Money in 2020 DCAA accounts normally forfeited at the end of the calendar year will be eligible for use on new expenses incurred from January 1, 2021 through March 15, 2021. Similarly, members will be able to roll over $500 of funds remaining in 2020 health care spending accounts for use in 2021. Both options will be available to members even if they do not enroll in DCAA or health care spending accounts for 2021.

Members who may ordinarily use childcare may not be using it during shutdowns or telecommuting.
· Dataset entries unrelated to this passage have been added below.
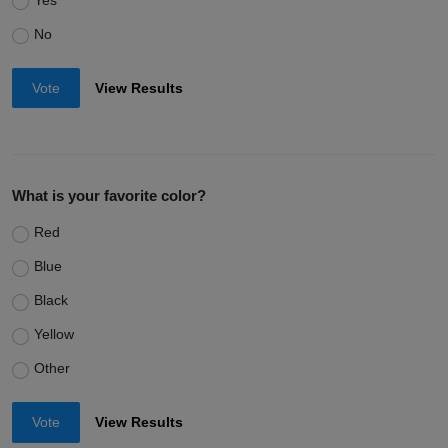
Yes
No
Vote
View Results
What is your favorite color?
Red
Blue
Black
Yellow
Other
Vote
View Results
Health expenses may be lower than usual as members may have canceled or been asked to cancel routine medical appointments during the pandemic, Greenberg said.

“At the end of 2020 a lot of people have excess money in these accounts,” she said. “The state agreed to allow members to use some of that leftover money from calendar year 2020 for new expenses.”

PEF also reached an agreement with the state to extend an earlier Memorandum of Understanding allowing members to carry over annual leave accruals that would have been forfeited April 1, 2020. The original March 2020 MOU required this time be used by December 31, 2020. This extension gives members all of 2021 to utilize the credits. In addition, the agreement states time that would normally be forfeited on April 1, 2021 may now be carried over through December 31, 2021.

“People will be able to roll over annual leave accruals that might otherwise be capped and lost due to the COVID response,” Greenberg said.

In both cases, these extensions are available to employees involved in COVID response efforts or those unable to use annual leave credits because of the response effort. PEF’s stance is that members were either involved in or affected by the COVID response effort, and thus should be eligible. However, given the current circumstances, members should document all of their leave requests and denials for any possible challenges in the future. Also, members can confirm with their supervisors in writing that they are eligible for the carry over for 2021.  That way they won’t run the risk of unnecessarily burning accruals by requesting leave that might not expire until December 31.

In an effort to improve dental benefits, PEF put out a Request for Proposals (RFP) to seven national dental insurance carriers, six of which responded.

“We reviewed the responses with our consultant and had a lot of back-and-forth follow-up conversations,” Greenberg said. “We’re inviting finalists back for one-on-one virtual meetings to engage in more in-depth discussions.”

PEF has and will continue to negotiate and advocate for our members on a daily basis on important issues like health and safety, telecommuting, carry over of accruals, and pursuing improvements to dental insurance. PEF supplied PPE to members and provided temporary housing to health care workers during the spring surge. PEF has also filed lawsuits and grievances on overtime, leave and other issues during the COVID pandemic to protect members and the integrity of the PEF contract.